# RAW DATA

★ ★ ★ ★ ★

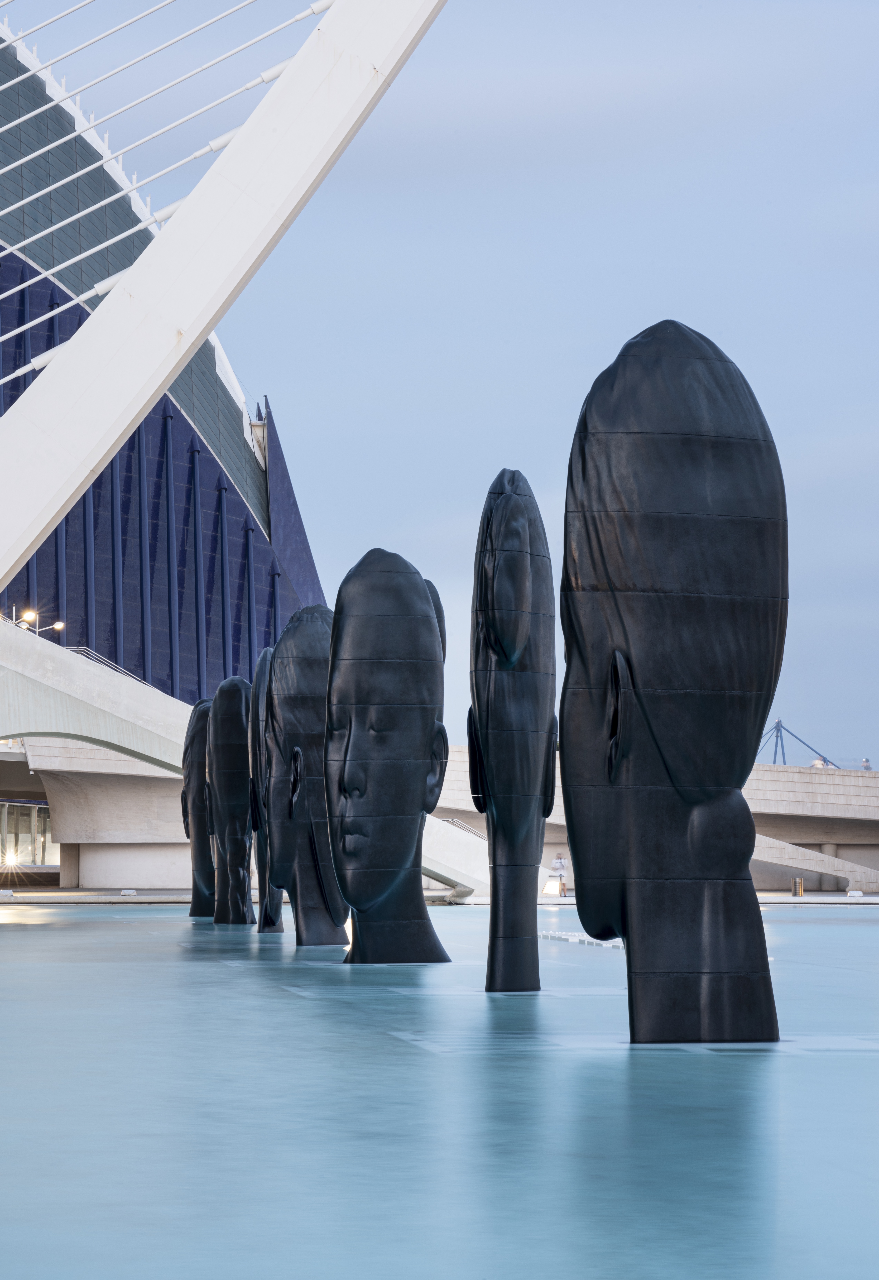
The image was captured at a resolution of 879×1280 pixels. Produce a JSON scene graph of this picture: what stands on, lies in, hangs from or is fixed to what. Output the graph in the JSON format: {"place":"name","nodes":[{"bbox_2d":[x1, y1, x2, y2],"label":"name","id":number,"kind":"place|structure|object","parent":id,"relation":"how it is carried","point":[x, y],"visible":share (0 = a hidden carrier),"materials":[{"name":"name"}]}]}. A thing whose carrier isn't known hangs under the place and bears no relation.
{"place":"outdoors","nodes":[
{"label":"outdoors","id":0,"kind":"place"},
{"bbox_2d":[0,847,20,867],"label":"lamp","id":1,"kind":"object","parent":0,"point":[11,860],"visible":0.97,"materials":[{"name":"white"}]},
{"bbox_2d":[0,800,58,868],"label":"window","id":2,"kind":"structure","parent":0,"point":[21,845],"materials":[{"name":"glass"}]},
{"bbox_2d":[0,12,322,708],"label":"building","id":3,"kind":"structure","parent":0,"point":[234,642],"materials":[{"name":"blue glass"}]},
{"bbox_2d":[0,614,483,902],"label":"bridge","id":4,"kind":"structure","parent":0,"point":[57,662],"materials":[{"name":"concrete"}]},
{"bbox_2d":[20,609,37,625],"label":"lamp","id":5,"kind":"object","parent":4,"relation":"on","point":[26,614],"visible":0.7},
{"bbox_2d":[9,608,66,632],"label":"street lamp","id":6,"kind":"object","parent":4,"relation":"on","point":[60,624],"visible":0.55,"materials":[{"name":"metal"}]},
{"bbox_2d":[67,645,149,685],"label":"railing","id":7,"kind":"object","parent":4,"relation":"on","point":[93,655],"visible":0.27,"materials":[{"name":"metal"}]},
{"bbox_2d":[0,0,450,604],"label":"bridge pylon","id":8,"kind":"structure","parent":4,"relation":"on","point":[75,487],"materials":[{"name":"white metal"}]},
{"bbox_2d":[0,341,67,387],"label":"cable","id":9,"kind":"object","parent":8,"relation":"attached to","point":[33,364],"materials":[{"name":"white metal"}]},
{"bbox_2d":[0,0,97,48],"label":"cable","id":10,"kind":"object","parent":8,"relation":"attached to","point":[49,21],"visible":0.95,"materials":[{"name":"white metal"}]},
{"bbox_2d":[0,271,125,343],"label":"cable","id":11,"kind":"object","parent":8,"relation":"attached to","point":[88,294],"visible":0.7,"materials":[{"name":"white metal"}]},
{"bbox_2d":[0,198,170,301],"label":"cable","id":12,"kind":"object","parent":8,"relation":"attached to","point":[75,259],"visible":0.73,"materials":[{"name":"white metal"}]},
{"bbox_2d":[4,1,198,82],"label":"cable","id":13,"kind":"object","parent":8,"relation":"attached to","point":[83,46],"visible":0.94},
{"bbox_2d":[0,124,228,272],"label":"cable","id":14,"kind":"object","parent":8,"relation":"attached to","point":[93,206],"visible":0.82,"materials":[{"name":"white metal"}]},
{"bbox_2d":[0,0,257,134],"label":"cable","id":15,"kind":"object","parent":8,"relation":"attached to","point":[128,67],"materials":[{"name":"white metal"}]},
{"bbox_2d":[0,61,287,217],"label":"cable","id":16,"kind":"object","parent":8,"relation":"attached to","point":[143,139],"visible":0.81,"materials":[{"name":"white metal"}]},
{"bbox_2d":[0,0,315,206],"label":"cable","id":17,"kind":"object","parent":8,"relation":"attached to","point":[88,129],"visible":0.94,"materials":[{"name":"white metal"}]},
{"bbox_2d":[441,816,485,839],"label":"railing","id":18,"kind":"object","parent":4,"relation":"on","point":[454,820],"visible":0.31,"materials":[{"name":"metal"}]},
{"bbox_2d":[0,899,878,1279],"label":"water","id":19,"kind":"structure","parent":0,"point":[39,933],"materials":[{"name":"liquid"}]},
{"bbox_2d":[180,698,216,917],"label":"sculpture","id":20,"kind":"object","parent":19,"relation":"in","point":[201,905],"visible":0.73,"materials":[{"name":"black metal"}]},
{"bbox_2d":[206,675,255,926],"label":"sculpture","id":21,"kind":"object","parent":19,"relation":"in","point":[244,782],"visible":0.97,"materials":[{"name":"black metal"}]},
{"bbox_2d":[247,649,287,932],"label":"sculpture","id":22,"kind":"object","parent":19,"relation":"in","point":[265,907],"visible":0.69,"materials":[{"name":"black metal"}]},
{"bbox_2d":[262,603,350,948],"label":"sculpture","id":23,"kind":"object","parent":19,"relation":"in","point":[324,852],"visible":0.98,"materials":[{"name":"black metal"}]},
{"bbox_2d":[322,546,453,962],"label":"sculpture","id":24,"kind":"object","parent":19,"relation":"in","point":[413,777],"visible":0.98,"materials":[{"name":"black metal"}]},
{"bbox_2d":[467,466,556,991],"label":"sculpture","id":25,"kind":"object","parent":19,"relation":"in","point":[524,557],"visible":0.98,"materials":[{"name":"black metal"}]},
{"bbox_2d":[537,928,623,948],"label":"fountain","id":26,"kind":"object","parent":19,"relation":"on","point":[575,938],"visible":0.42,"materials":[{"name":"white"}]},
{"bbox_2d":[557,315,788,1046],"label":"sculpture","id":27,"kind":"object","parent":19,"relation":"in","point":[572,842],"visible":0.98,"materials":[{"name":"black metal"}]},
{"bbox_2d":[0,888,878,907],"label":"pavement","id":28,"kind":"structure","parent":0,"point":[767,900],"materials":[{"name":"grey stone"}]},
{"bbox_2d":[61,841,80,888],"label":"pillar","id":29,"kind":"structure","parent":28,"relation":"on","point":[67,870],"materials":[{"name":"concrete"}]},
{"bbox_2d":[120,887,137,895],"label":"stone block","id":30,"kind":"structure","parent":28,"relation":"on","point":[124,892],"materials":[{"name":"white"}]},
{"bbox_2d":[542,878,563,896],"label":"floodlight","id":31,"kind":"object","parent":28,"relation":"on","point":[549,890],"visible":0.72,"materials":[{"name":"white"}]},
{"bbox_2d":[551,853,567,896],"label":"person","id":32,"kind":"object","parent":28,"relation":"on","point":[560,865],"visible":0.81},
{"bbox_2d":[791,876,804,896],"label":"trash bin","id":33,"kind":"object","parent":28,"relation":"on","point":[798,882],"visible":0.98,"materials":[{"name":"metal"}]},
{"bbox_2d":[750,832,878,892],"label":"ramp wall","id":34,"kind":"structure","parent":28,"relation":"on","point":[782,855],"materials":[{"name":"white concrete"}]},
{"bbox_2d":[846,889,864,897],"label":"stone block","id":35,"kind":"structure","parent":28,"relation":"on","point":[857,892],"materials":[{"name":"white stone"}]},
{"bbox_2d":[2,0,878,762],"label":"sky","id":36,"kind":"structure","parent":0,"point":[875,31],"materials":[{"name":"blue"}]},
{"bbox_2d":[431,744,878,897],"label":"bridge","id":37,"kind":"structure","parent":0,"point":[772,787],"materials":[{"name":"grey concrete"}]},
{"bbox_2d":[761,718,836,767],"label":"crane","id":38,"kind":"object","parent":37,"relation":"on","point":[777,732],"visible":0.51,"materials":[{"name":"metal"}]},
{"bbox_2d":[811,755,826,767],"label":"person","id":39,"kind":"object","parent":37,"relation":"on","point":[816,762],"visible":0.48},
{"bbox_2d":[860,756,872,770],"label":"person","id":40,"kind":"object","parent":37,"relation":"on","point":[867,767],"visible":0.59}
]}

★ ★ ★ ★ ★

# YOUR TASK
Repeat the material exactly. Any picture in it should be dropped.

# EXPECTED ANSWER
The image was captured at a resolution of 879×1280 pixels. Produce a JSON scene graph of this picture: what stands on, lies in, hangs from or is fixed to what. Output the graph in the JSON format: {"place":"name","nodes":[{"bbox_2d":[x1, y1, x2, y2],"label":"name","id":number,"kind":"place|structure|object","parent":id,"relation":"how it is carried","point":[x, y],"visible":share (0 = a hidden carrier),"materials":[{"name":"name"}]}]}. A thing whose carrier isn't known hangs under the place and bears no relation.
{"place":"outdoors","nodes":[
{"label":"outdoors","id":0,"kind":"place"},
{"bbox_2d":[0,847,20,867],"label":"lamp","id":1,"kind":"object","parent":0,"point":[11,860],"visible":0.97,"materials":[{"name":"white"}]},
{"bbox_2d":[0,800,58,868],"label":"window","id":2,"kind":"structure","parent":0,"point":[21,845],"materials":[{"name":"glass"}]},
{"bbox_2d":[0,12,322,708],"label":"building","id":3,"kind":"structure","parent":0,"point":[234,642],"materials":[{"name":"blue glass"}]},
{"bbox_2d":[0,614,483,902],"label":"bridge","id":4,"kind":"structure","parent":0,"point":[57,662],"materials":[{"name":"concrete"}]},
{"bbox_2d":[20,609,37,625],"label":"lamp","id":5,"kind":"object","parent":4,"relation":"on","point":[26,614],"visible":0.7},
{"bbox_2d":[9,608,66,632],"label":"street lamp","id":6,"kind":"object","parent":4,"relation":"on","point":[60,624],"visible":0.55,"materials":[{"name":"metal"}]},
{"bbox_2d":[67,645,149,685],"label":"railing","id":7,"kind":"object","parent":4,"relation":"on","point":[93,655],"visible":0.27,"materials":[{"name":"metal"}]},
{"bbox_2d":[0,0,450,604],"label":"bridge pylon","id":8,"kind":"structure","parent":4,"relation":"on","point":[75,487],"materials":[{"name":"white metal"}]},
{"bbox_2d":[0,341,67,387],"label":"cable","id":9,"kind":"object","parent":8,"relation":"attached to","point":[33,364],"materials":[{"name":"white metal"}]},
{"bbox_2d":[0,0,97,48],"label":"cable","id":10,"kind":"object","parent":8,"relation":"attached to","point":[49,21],"visible":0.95,"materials":[{"name":"white metal"}]},
{"bbox_2d":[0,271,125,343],"label":"cable","id":11,"kind":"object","parent":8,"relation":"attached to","point":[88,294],"visible":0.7,"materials":[{"name":"white metal"}]},
{"bbox_2d":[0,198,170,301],"label":"cable","id":12,"kind":"object","parent":8,"relation":"attached to","point":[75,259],"visible":0.73,"materials":[{"name":"white metal"}]},
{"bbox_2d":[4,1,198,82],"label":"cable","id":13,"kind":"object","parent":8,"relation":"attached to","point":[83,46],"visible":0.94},
{"bbox_2d":[0,124,228,272],"label":"cable","id":14,"kind":"object","parent":8,"relation":"attached to","point":[93,206],"visible":0.82,"materials":[{"name":"white metal"}]},
{"bbox_2d":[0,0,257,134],"label":"cable","id":15,"kind":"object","parent":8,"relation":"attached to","point":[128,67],"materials":[{"name":"white metal"}]},
{"bbox_2d":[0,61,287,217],"label":"cable","id":16,"kind":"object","parent":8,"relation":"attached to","point":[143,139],"visible":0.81,"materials":[{"name":"white metal"}]},
{"bbox_2d":[0,0,315,206],"label":"cable","id":17,"kind":"object","parent":8,"relation":"attached to","point":[88,129],"visible":0.94,"materials":[{"name":"white metal"}]},
{"bbox_2d":[441,816,485,839],"label":"railing","id":18,"kind":"object","parent":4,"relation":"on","point":[454,820],"visible":0.31,"materials":[{"name":"metal"}]},
{"bbox_2d":[0,899,878,1279],"label":"water","id":19,"kind":"structure","parent":0,"point":[39,933],"materials":[{"name":"liquid"}]},
{"bbox_2d":[180,698,216,917],"label":"sculpture","id":20,"kind":"object","parent":19,"relation":"in","point":[201,905],"visible":0.73,"materials":[{"name":"black metal"}]},
{"bbox_2d":[206,675,255,926],"label":"sculpture","id":21,"kind":"object","parent":19,"relation":"in","point":[244,782],"visible":0.97,"materials":[{"name":"black metal"}]},
{"bbox_2d":[247,649,287,932],"label":"sculpture","id":22,"kind":"object","parent":19,"relation":"in","point":[265,907],"visible":0.69,"materials":[{"name":"black metal"}]},
{"bbox_2d":[262,603,350,948],"label":"sculpture","id":23,"kind":"object","parent":19,"relation":"in","point":[324,852],"visible":0.98,"materials":[{"name":"black metal"}]},
{"bbox_2d":[322,546,453,962],"label":"sculpture","id":24,"kind":"object","parent":19,"relation":"in","point":[413,777],"visible":0.98,"materials":[{"name":"black metal"}]},
{"bbox_2d":[467,466,556,991],"label":"sculpture","id":25,"kind":"object","parent":19,"relation":"in","point":[524,557],"visible":0.98,"materials":[{"name":"black metal"}]},
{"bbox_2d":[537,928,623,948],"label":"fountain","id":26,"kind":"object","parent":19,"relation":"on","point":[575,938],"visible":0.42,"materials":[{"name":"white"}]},
{"bbox_2d":[557,315,788,1046],"label":"sculpture","id":27,"kind":"object","parent":19,"relation":"in","point":[572,842],"visible":0.98,"materials":[{"name":"black metal"}]},
{"bbox_2d":[0,888,878,907],"label":"pavement","id":28,"kind":"structure","parent":0,"point":[767,900],"materials":[{"name":"grey stone"}]},
{"bbox_2d":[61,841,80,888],"label":"pillar","id":29,"kind":"structure","parent":28,"relation":"on","point":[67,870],"materials":[{"name":"concrete"}]},
{"bbox_2d":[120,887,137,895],"label":"stone block","id":30,"kind":"structure","parent":28,"relation":"on","point":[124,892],"materials":[{"name":"white"}]},
{"bbox_2d":[542,878,563,896],"label":"floodlight","id":31,"kind":"object","parent":28,"relation":"on","point":[549,890],"visible":0.72,"materials":[{"name":"white"}]},
{"bbox_2d":[551,853,567,896],"label":"person","id":32,"kind":"object","parent":28,"relation":"on","point":[560,865],"visible":0.81},
{"bbox_2d":[791,876,804,896],"label":"trash bin","id":33,"kind":"object","parent":28,"relation":"on","point":[798,882],"visible":0.98,"materials":[{"name":"metal"}]},
{"bbox_2d":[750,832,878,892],"label":"ramp wall","id":34,"kind":"structure","parent":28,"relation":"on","point":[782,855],"materials":[{"name":"white concrete"}]},
{"bbox_2d":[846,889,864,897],"label":"stone block","id":35,"kind":"structure","parent":28,"relation":"on","point":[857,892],"materials":[{"name":"white stone"}]},
{"bbox_2d":[2,0,878,762],"label":"sky","id":36,"kind":"structure","parent":0,"point":[875,31],"materials":[{"name":"blue"}]},
{"bbox_2d":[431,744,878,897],"label":"bridge","id":37,"kind":"structure","parent":0,"point":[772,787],"materials":[{"name":"grey concrete"}]},
{"bbox_2d":[761,718,836,767],"label":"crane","id":38,"kind":"object","parent":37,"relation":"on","point":[777,732],"visible":0.51,"materials":[{"name":"metal"}]},
{"bbox_2d":[811,755,826,767],"label":"person","id":39,"kind":"object","parent":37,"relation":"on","point":[816,762],"visible":0.48},
{"bbox_2d":[860,756,872,770],"label":"person","id":40,"kind":"object","parent":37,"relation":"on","point":[867,767],"visible":0.59}
]}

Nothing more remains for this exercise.